- Interactive map of the Pontefract Hermitage area

General information
- Status: Preserved; scheduled historic site
- Type: Subterranean hermitage
- Architectural style: Rock-cut
- Location: Southgate, Pontefract, West Yorkshire, WF8 1PL, England
- Coordinates: 53°41′26″N 1°18′36″W﻿ / ﻿53.690597°N 1.309931°W
- Grid position: SE456217
- Construction started: 1386
- Completed: late 15th century (alterations)
- Client: Robert de Laythorpe & Brother Adam

Technical details
- Structural system: Subterranean rock-cut chambers in carboniferous sandstone

Listed Building – Grade I
- Designated: 15 November 1988
- Reference no.: 1135427

= Pontefract Hermitage =

Pontefract Hermitage is a medieval rock-cut subterranean hermitage located beneath Southgate in Pontefract, West Yorkshire, England. Carved directly into the local carboniferous sandstone, the subterranean complex comprises two distinct chambers and a steep spiral staircase leading down to a natural rock-cut water well. The hermitage was designated a Grade I listed building on 15 November 1988. The hermitage can be visited on scheduled open days.

== History ==
=== Medieval origins and endowment ===
Pontefract has a documented tradition of anchorites and hermits dating back to the early 13th century. The earliest named hermit, Peter of Pomfret, gained notoriety after prophesying the downfall of King John in 1213, an event dramatised in William Shakespeare's history play King John.

The present subterranean hermitage was formally established in 1386. The founding charter records that Robert de Laythorpe, a prominent burgess of Pontefract, along with his son Adam, granted the rock-hewn dwelling and surrounding parcel of land on Southgate to Brother Adam, an anchorite friar, for his lifetime. The estate was granted in frankalmoign (free alms) on condition that Brother Adam pray for the souls of the founders and the royal family. The hermitage later passed under the guardianship of the Augustinian Priory of St Oswald at Nostell, which maintained the site until the Dissolution of the Monasteries in the 1530s.

=== 1854 rediscovery and modern history ===
Following the Reformation, the ground above the hermitage was developed for tenements and coaching stables, covering the entrance and obscuring its location from local memory.
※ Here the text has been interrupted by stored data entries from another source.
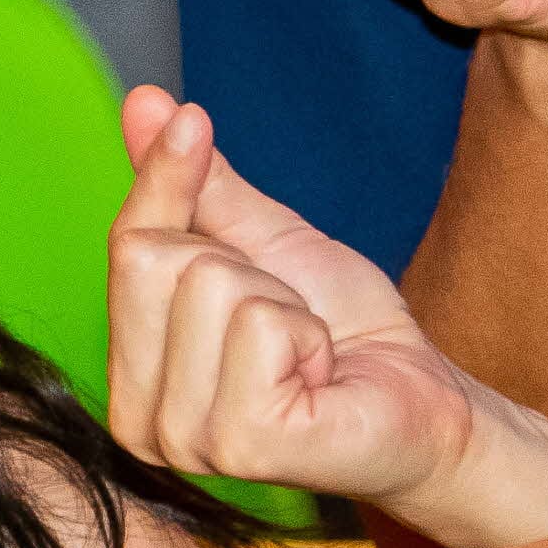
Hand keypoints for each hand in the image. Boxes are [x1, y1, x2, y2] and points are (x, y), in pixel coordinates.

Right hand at [105, 89, 477, 507]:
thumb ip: (196, 185)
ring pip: (212, 288)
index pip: (125, 243)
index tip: (195, 124)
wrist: (423, 400)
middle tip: (288, 317)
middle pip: (161, 260)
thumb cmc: (344, 331)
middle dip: (247, 267)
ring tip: (306, 354)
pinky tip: (319, 378)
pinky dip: (308, 336)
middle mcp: (139, 420)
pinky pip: (260, 327)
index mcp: (132, 376)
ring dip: (284, 306)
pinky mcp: (240, 445)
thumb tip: (145, 103)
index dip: (165, 178)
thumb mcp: (262, 242)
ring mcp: (185, 438)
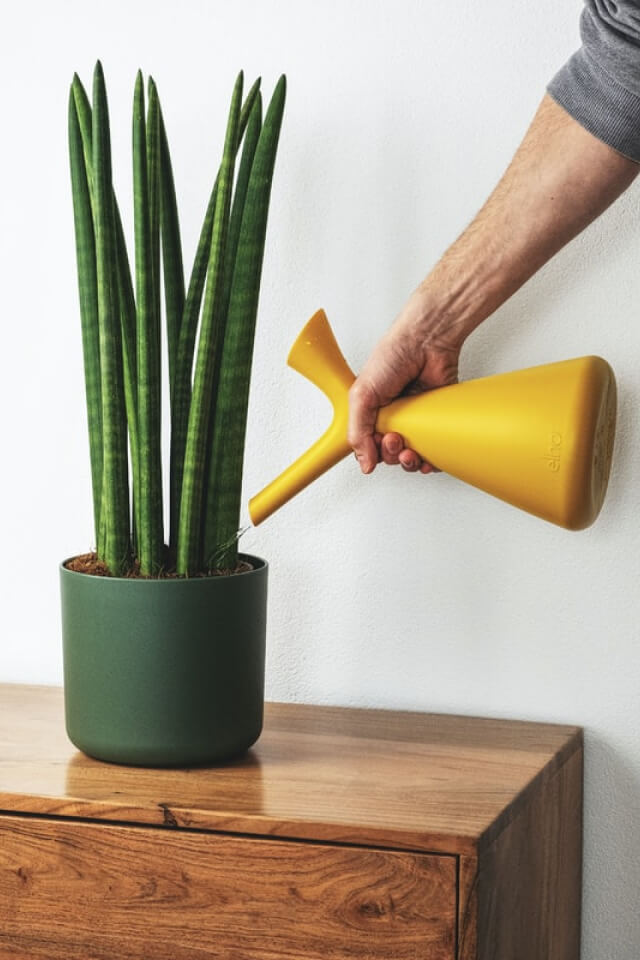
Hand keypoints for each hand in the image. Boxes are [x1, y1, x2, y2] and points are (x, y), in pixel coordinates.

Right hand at [348, 287, 461, 473]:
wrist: (426, 342)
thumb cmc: (393, 356)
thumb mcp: (361, 395)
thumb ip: (357, 431)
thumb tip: (364, 462)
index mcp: (372, 412)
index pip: (368, 445)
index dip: (372, 453)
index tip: (376, 446)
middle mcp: (393, 417)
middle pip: (390, 454)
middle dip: (391, 454)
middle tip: (394, 440)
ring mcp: (415, 420)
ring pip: (412, 456)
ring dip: (410, 461)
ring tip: (410, 450)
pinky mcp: (436, 420)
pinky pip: (435, 449)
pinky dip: (431, 460)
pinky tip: (427, 458)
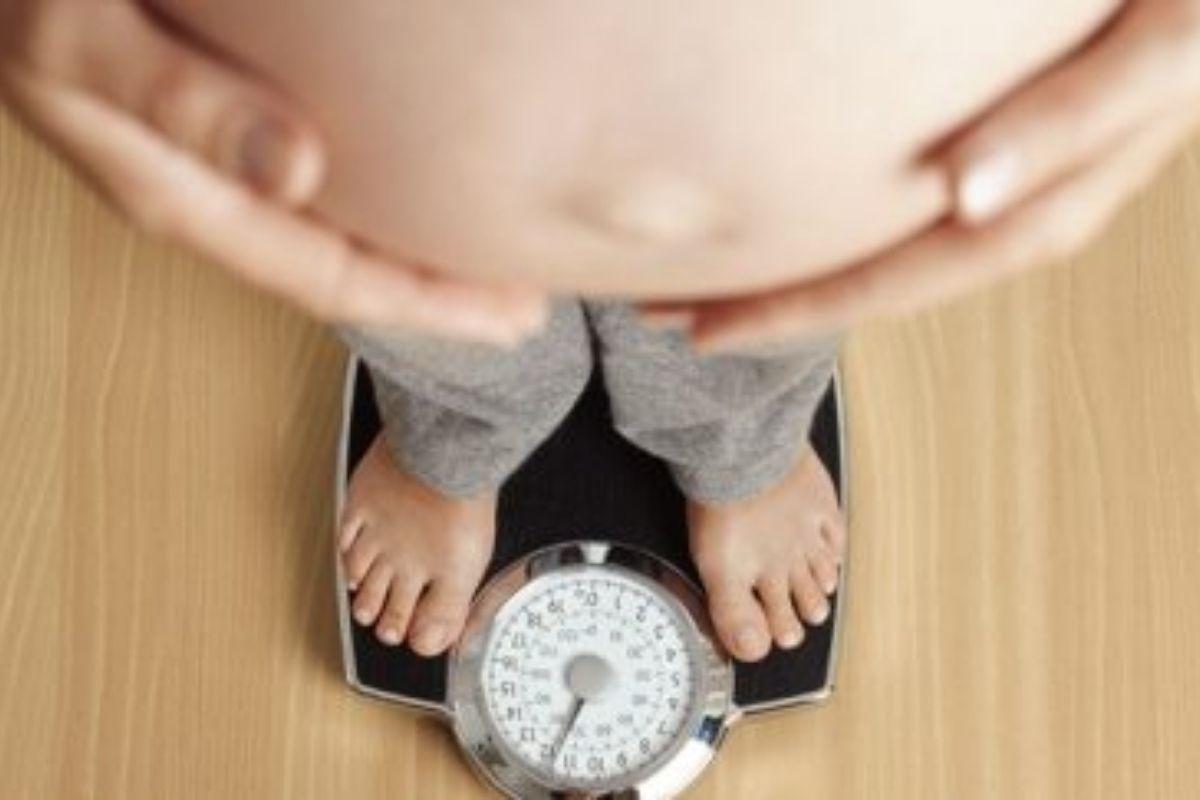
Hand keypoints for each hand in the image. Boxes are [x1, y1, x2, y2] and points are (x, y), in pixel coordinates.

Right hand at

The existence of the hermitage was forgotten until October 1854, when municipal navvies digging a deep sewer main along Southgate unexpectedly broke through the sandstone vaulting. Subsequent exploration by local antiquarians revealed the dual-chamber layout, the spiral well shaft, and medieval candle niches containing remnants of tallow.
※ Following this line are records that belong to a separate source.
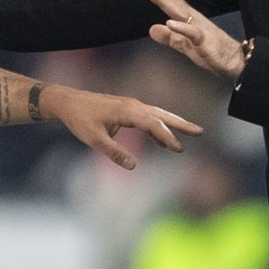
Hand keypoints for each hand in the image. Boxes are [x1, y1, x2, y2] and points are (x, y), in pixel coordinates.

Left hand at [45, 86, 202, 168]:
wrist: (68, 102)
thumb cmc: (79, 119)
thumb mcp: (93, 139)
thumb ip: (114, 152)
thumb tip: (134, 166)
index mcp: (126, 111)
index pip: (153, 123)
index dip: (166, 136)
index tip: (178, 149)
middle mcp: (132, 105)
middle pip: (162, 114)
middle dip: (181, 124)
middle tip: (200, 132)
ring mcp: (130, 105)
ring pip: (157, 114)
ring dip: (173, 123)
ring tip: (189, 134)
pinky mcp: (126, 108)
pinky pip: (148, 117)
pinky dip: (158, 126)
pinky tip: (161, 139)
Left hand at [138, 0, 244, 80]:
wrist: (232, 60)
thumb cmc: (209, 49)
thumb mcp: (183, 44)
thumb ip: (168, 36)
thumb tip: (151, 29)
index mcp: (186, 19)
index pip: (170, 1)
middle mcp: (192, 19)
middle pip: (173, 1)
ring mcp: (198, 28)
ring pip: (180, 12)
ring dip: (165, 2)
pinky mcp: (204, 41)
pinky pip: (192, 33)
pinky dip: (181, 27)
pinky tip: (170, 23)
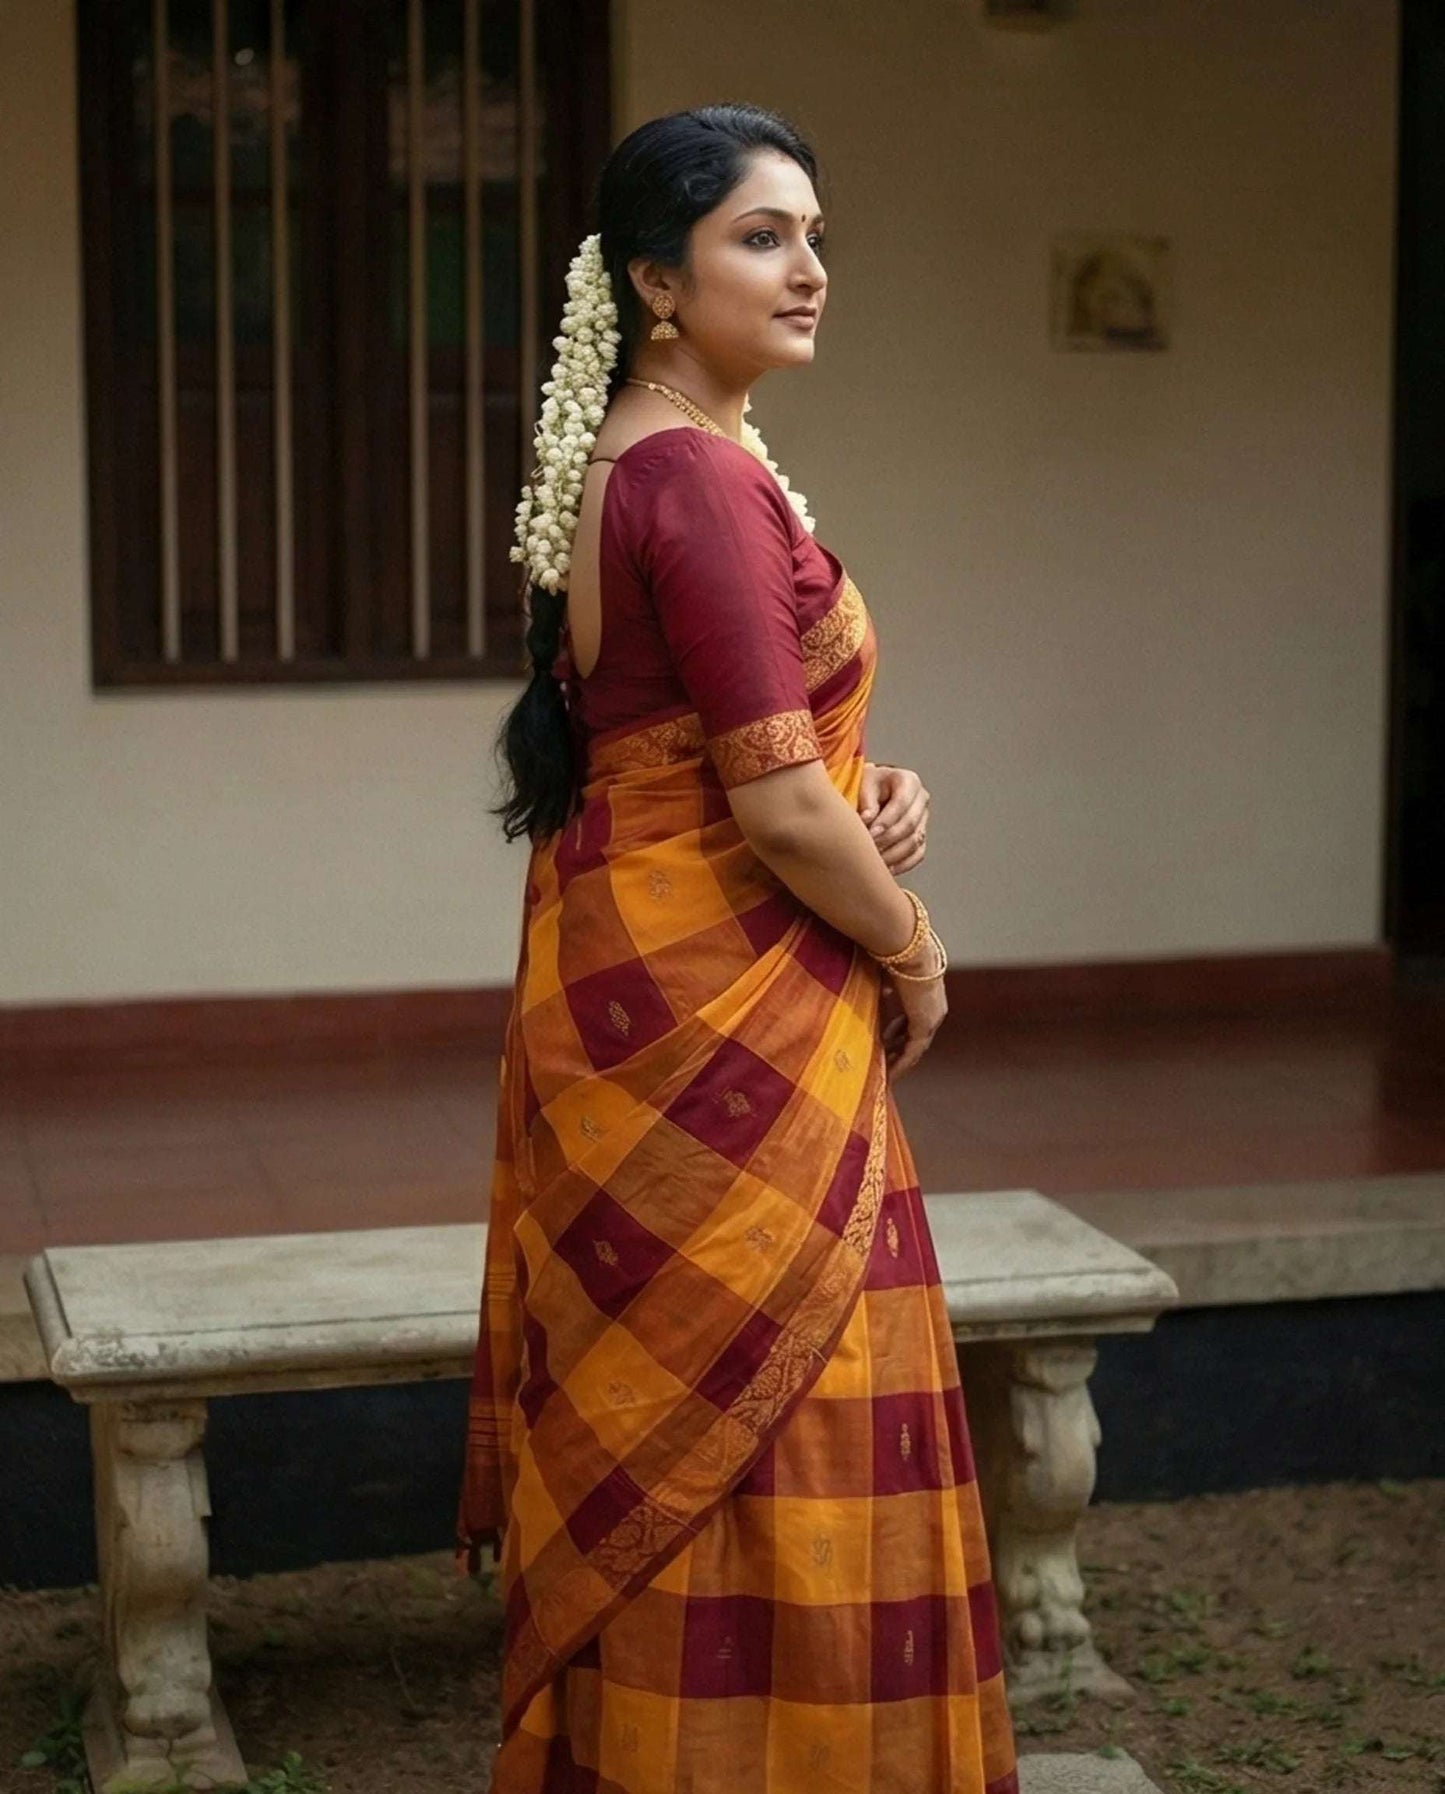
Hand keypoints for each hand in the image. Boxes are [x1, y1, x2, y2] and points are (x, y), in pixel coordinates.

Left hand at [859, 762, 929, 874]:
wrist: (870, 792)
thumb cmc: (865, 785)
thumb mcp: (864, 784)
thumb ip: (867, 799)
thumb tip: (868, 819)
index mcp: (909, 781)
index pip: (901, 803)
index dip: (887, 820)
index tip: (871, 833)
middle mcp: (921, 799)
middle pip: (910, 824)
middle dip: (889, 839)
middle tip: (870, 849)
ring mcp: (923, 819)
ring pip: (915, 842)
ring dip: (894, 854)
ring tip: (875, 860)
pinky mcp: (920, 837)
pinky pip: (917, 855)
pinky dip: (903, 864)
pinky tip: (886, 869)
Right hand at [878, 943, 947, 1080]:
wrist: (909, 948)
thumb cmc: (897, 954)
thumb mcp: (889, 974)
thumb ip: (887, 987)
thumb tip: (882, 994)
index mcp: (929, 996)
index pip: (915, 1020)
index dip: (899, 1032)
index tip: (886, 1040)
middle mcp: (935, 1010)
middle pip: (917, 1037)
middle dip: (899, 1049)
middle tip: (884, 1061)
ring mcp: (932, 1019)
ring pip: (916, 1048)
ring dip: (900, 1060)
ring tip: (885, 1073)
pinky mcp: (924, 1025)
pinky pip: (912, 1052)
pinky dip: (901, 1064)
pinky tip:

The site sits directly beneath the grounds of the former Pontefract General Infirmary. Due to its subterranean position and environmental vulnerability, access is strictly controlled, though public open days are periodically arranged by Wakefield Council and local heritage groups.

== Architecture and layout ==
The complex is carved entirely out of solid carboniferous sandstone, arranged across two main chambers set at different levels:

=== The Oratory (Western Chamber) ===
The western chamber, known as the Oratory, is believed to be a late-15th-century addition, measuring approximately 14 ft by 8 ft with a vaulted domed ceiling rising to 8 ft. It contains a rock-carved altar, a hearth with a flue cut through the stone bedrock, a low stool, a stone bench, and a raised bed shelf. The entrance features a pointed arch incorporating reused 15th-century masonry, likely salvaged from the nearby Dominican Friary of St Richard.

=== Eastern Chamber and Spiral Well ===
The eastern chamber is entered through an original 14th-century basket-arched doorway fitted with rebates for heavy timber draw-bolts.

From this lower chamber, a narrow barrel-vaulted passage connects to a rock-cut spiral staircase descending through 64 steps into the bedrock. Tool marks from medieval picks and chisels remain clearly visible along the shaft walls, alongside four small candle niches. Near the base of the staircase is a low-relief rock carving depicting Death as a skeleton carrying a spear. At the bottom of the shaft, the staircase terminates at a rock-hewn basin fed directly by the local subterranean water table.